NEW YORK, NY.- Frozen in Time by American fine art photographer Sarah C. Butler (Glitterati, January 2017) is an exquisite and deeply personal photographic narrative chronicling the turbulent relationship between Butler and her mother set in the serene surroundings of her mother's beautiful but dilapidated Maine home that had been abandoned for 25 years when she purchased it. At once stunning and heart-wrenching, Butler's luminous photographs tell a poignant story of coming to terms with her mother in a way that is both intimate and universally relatable.
Drawn to reconnect with her mother after a long estrangement, Butler found that taking photographs of the partially restored Maine farmhouse where the older woman chose to live ultimately gave her the perspective to understand and respect her mother's choices. The images Butler made there are striking and evocative. A pair of little girls' dresses that once belonged to Butler and her sister, which her mother kept for decades; a corner of the beloved but fading house with its foundation jacked up on a pile of rocks; a partial glimpse of her mother, present yet unknowable -- these and others reveal a complex and compelling narrative.
Butler began photographing in 2009 when her mother's health had started to deteriorate and she was terrified she was about to die. She continued to take pictures until shortly before her mother's death in June 2015. In her moving epilogue in the book, she writes about her fears and feelings of anger towards her mother through her coming to terms and acceptance: "Six years ago, I thought I had stepped into a nightmare, that I had lost a mother I never really knew. I thought my job was to help her find her a way out of that terrible place. Instead, I learned that she was where she wanted to be. Through photographing her, I discovered it's beauty -- and ultimately, to my great surprise, I fell in love with the old house and with her."

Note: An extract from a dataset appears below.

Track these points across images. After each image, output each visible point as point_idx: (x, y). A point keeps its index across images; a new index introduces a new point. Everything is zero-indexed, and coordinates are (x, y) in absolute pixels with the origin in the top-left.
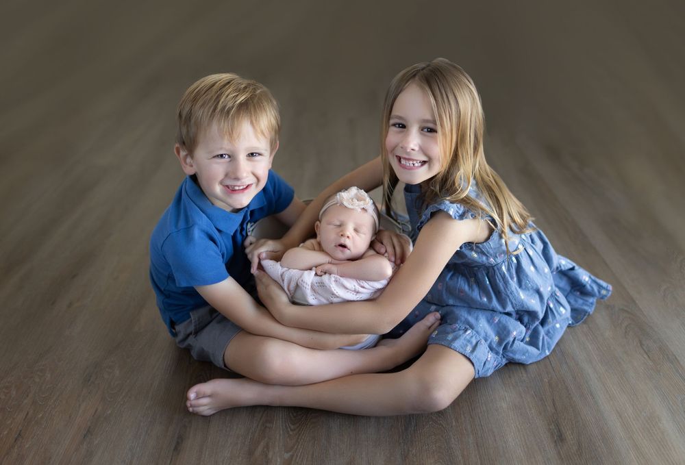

Frozen in Time is a book about family, distance and reconciliation; the mysteries of the mother-daughter relationship; and, finally, the redemption to be found in acceptance. It is a visual tour de force that will mesmerize photography aficionados and students of family relations alike.
In her foreword, the distinguished photography critic and author Vicki Goldberg writes: "The story [these photographs] tell unrolls a psychological narrative and a highly unusual one at that, not about the resident of the house but about the way the photographs changed the photographer."
In her afterword, Alison Morley, Chair of the Documentary Practice and Visual Journalism Program at the International Center of Photography writes: "Great photography is an opening to the soul and the heart for everyone in the triangularity of the process --subject, photographer and viewer. We are moved by these images because Sarah awakens the cobwebs of our memory."
Sarah C. Butler is the author of A Portrait of a Maine Island (Glitterati, 2009.) She spends part of each year on Mount Desert Island off the coast of Maine, where she creates most of her work. She travels the rest of the year to find inspiration for her work. She attended Franklin College in Lugano, Switzerland; Rockport College in Rockport, Maine; and Savannah College of Art and Design in Savannah, Georgia. She regularly exhibits her work in galleries throughout the northeastern US. She lives in Boston, Massachusetts. For more information about the artist visit:
www.sarahcbutler.com.
Vicki Goldberg is a photography critic and author based in New Hampshire, USA. She has written for The New York Times and Vanity Fair; her books include The Power of Photography: How Photographs Changed Our Lives; Light Matters (a selection of her essays); The White House: The President's Home in Photographs and History; and the biography Margaret Bourke-White. She has lectured in Belgium, England, France, China, Korea, Norway and Portugal as well as America. She lives in Waterville Valley, New Hampshire.
Alison Morley is the Chair of the Documentary Photography and Photojournalism Program at the International Center of Photography. Alison's photographs have been published in several books, including Backstory: Screenwriters of the Golden Age, edited by Patrick McGilligan. She has also previously held the position of Photo Editor for The New York Times, Elle, Esquire, and the Los Angeles Times Magazine. She has lectured and led workshops in the US, Argentina, Bangladesh, Bosnia, China, Hungary, Peru, the Philippines, and Uganda. She lives in New York, New York.